Qu'est-ce que le moi ?
Un homme qui se met à la fenêtre pour voir les passants, si je passe par là, puis-je dire qu'il s'est mis là pour me voir ? Non ; car il ne pense pas à moi en particulier. […]
Où est donc ce moi, s'il n'est ni dans le corps, ni dans l'âme ? et comment aimer le corps ou l'âme, sinon pour ces qualités, qui ne sont point ce qui fait le moi, puisqu'elles sont périssables ?
Pascal –. Pensées. B. 323
Où est le véritable moi ? En janvier sur le trottoir ? Penché sur le balcon en juin ? Suis-je ici, suis-je là ? Peut-être le vrai moi n'est-il ni celui-ci ni celui-là, ni ici ni là, mais quelque chose de si divers, de si fluctuant, que c'est aux seuls moments où nous lâchons la bride à nos désirs et les laissons naviguer à leur guise que nous sommes en vérité nous-mêmes.
Virginia WOOLF - Au hasard des rues. (La mort de la phalène - p. 134)(1)
Une même question : qu’est-ce que le moi ?

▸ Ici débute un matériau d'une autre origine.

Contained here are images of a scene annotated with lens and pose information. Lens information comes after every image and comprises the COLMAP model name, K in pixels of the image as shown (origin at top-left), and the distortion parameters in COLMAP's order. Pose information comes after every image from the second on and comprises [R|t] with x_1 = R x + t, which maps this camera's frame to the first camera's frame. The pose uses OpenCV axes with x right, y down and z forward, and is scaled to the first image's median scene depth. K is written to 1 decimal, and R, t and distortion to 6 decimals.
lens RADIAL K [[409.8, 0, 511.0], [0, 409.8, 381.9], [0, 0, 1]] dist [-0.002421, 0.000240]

Un même constat : le moi – ce moi-même que je suis – est un agrégat fluctuant de qualités, de caractéristiques, qui peuvent apparaître, disparaître, venir au premier plan ou s’effacer, sans que je cesse d’être « moi-même ».
Deux réponses :
- Pascal : en vérité le moi n’est rien, c’est de la fumée aux yeux qui trompe et pour la quelle notre orgueil se bat vainement. La vérité de mon être, c’est mon âme, que je ne connais qu’en passant par l’adoration de Dieu, son véritable Auteur.

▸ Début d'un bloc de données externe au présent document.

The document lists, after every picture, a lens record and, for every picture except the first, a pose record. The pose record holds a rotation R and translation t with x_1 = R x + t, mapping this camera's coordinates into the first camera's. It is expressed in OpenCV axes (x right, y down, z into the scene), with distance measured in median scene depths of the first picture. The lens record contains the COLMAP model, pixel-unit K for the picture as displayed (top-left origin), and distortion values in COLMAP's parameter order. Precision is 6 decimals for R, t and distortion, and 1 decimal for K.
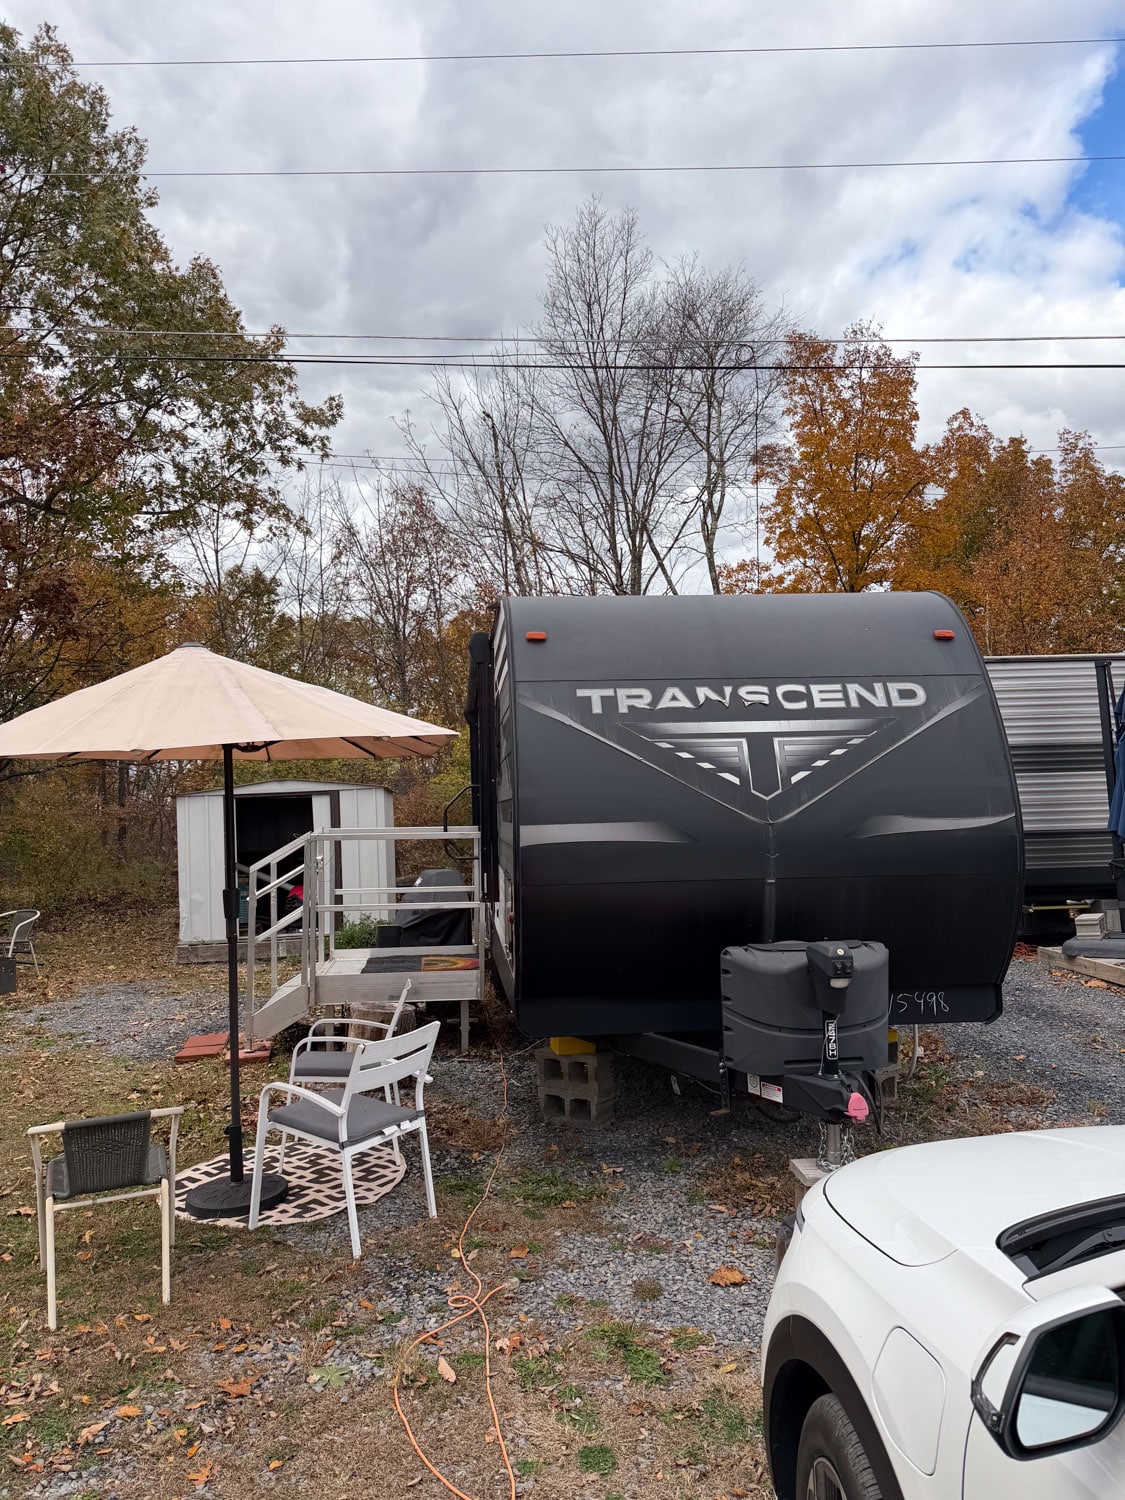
lens RADIAL K [[1053.0, 0, 563.6], [0, 1053.0, 766.3], [0, 0, 1]] dist [0.079688, -0.102718]
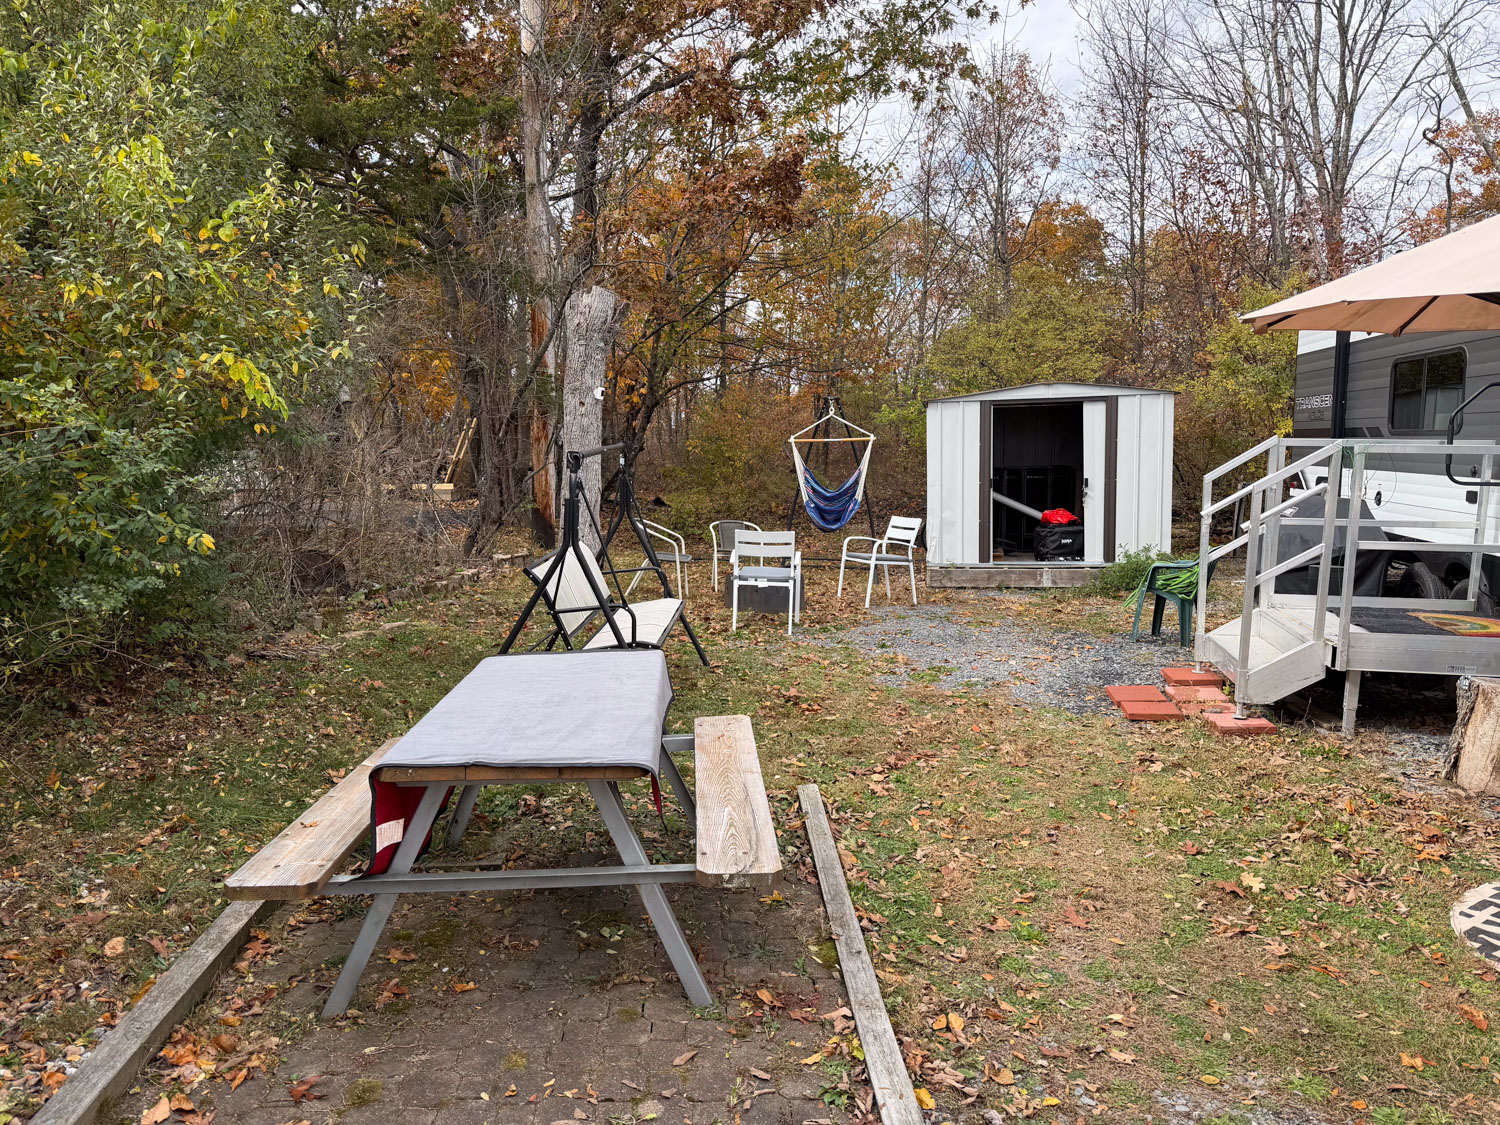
lens RADIAL K [[1053.0, 0, 720.9], [0, 1053.0, 559.3], [0, 0, 1]] dist [0.079688, -0.102718]
pose [[0.953303, 0.055745, -0.296826, -0.255680], [-0.007935, 0.987102, 0.159899, 0.018167], [0.301911, -0.150077, 0.941449, 0.099133]]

- Virginia Woolf : le moi c’est précisément ce changement perpétuel, cette rhapsodie (2) de traits et de caractères changeants, ce kaléidoscope de désirs et de tendances.
Une nouvelle question : comment être soi-même ?
- Pascal : on n’est soi-même que dans la prière et par la foi qui nous permet de coïncider avec notre âme immortelle.
- V. Woolf : c’est en lâchant la bride à nos désirs et en les laissant naviguer.
Non pas pour accomplir ce vers quoi nous nous sentons attirés.
Mais parce que cette absence de continuité des désirs est la vérité du non-sujet que nous sommes.
Il me semble que Deleuze et Guattari ont dit quelque chose qui ressemble à ça, mais bien plus tard.
(1) Suite du texte :
Mais quelle absurdité! Il est en fait près de six heures, un soir d'hiver ; nous allons vers le Strand pour acheter un crayon. Comment se trouver en même temps au mois de juin toute emperlée sur un balcon ? Quelle absurdité! Folie de la nature, pas la nôtre. Quand elle entreprit son grand chef-d'oeuvre - la création de l'homme - elle n'aurait dû songer qu'à une chose. Mais non ; tournant la tête, regardant par-dessus son épaule, elle permit qu'en chacun de nous s'insinuent des instincts, des appétits en complet désaccord avec notre être, si bien que nous sommes zébrés, bariolés, barbouillés ; les teintes ont coulé. Où est le véritable moi ? En janvier sur le trottoir ? Penché sur le balcon en juin ? Suis-je ici, suis-je là ? Peut-être le vrai moi n'est-il ni celui-ci ni celui-là, ni ici ni là, mais quelque chose de si divers, de si fluctuant, que c'est aux seuls moments où nous lâchons la bride à nos désirs et les laissons naviguer à leur guise que nous sommes en vérité nous-mêmes. Les circonstances contraignent à l'unité ; il convient que l'homme soit un tout. Rentrant chez lui le soir, le bon citoyen se doit d'être banquier, golfeur, époux, père et non pas un nomade errant dans le désert, un mystique perdu dans la contemplation du ciel, un débauché hantant les bouges de San
Virginia WOOLF - Au hasard des rues. (La mort de la phalène - p. 134)
(2) Rhapsodie : Ouvrage en vers ou en prose fait de morceaux divers, mal liés entre eux. Le mot pris dans ce sens est chez Kant.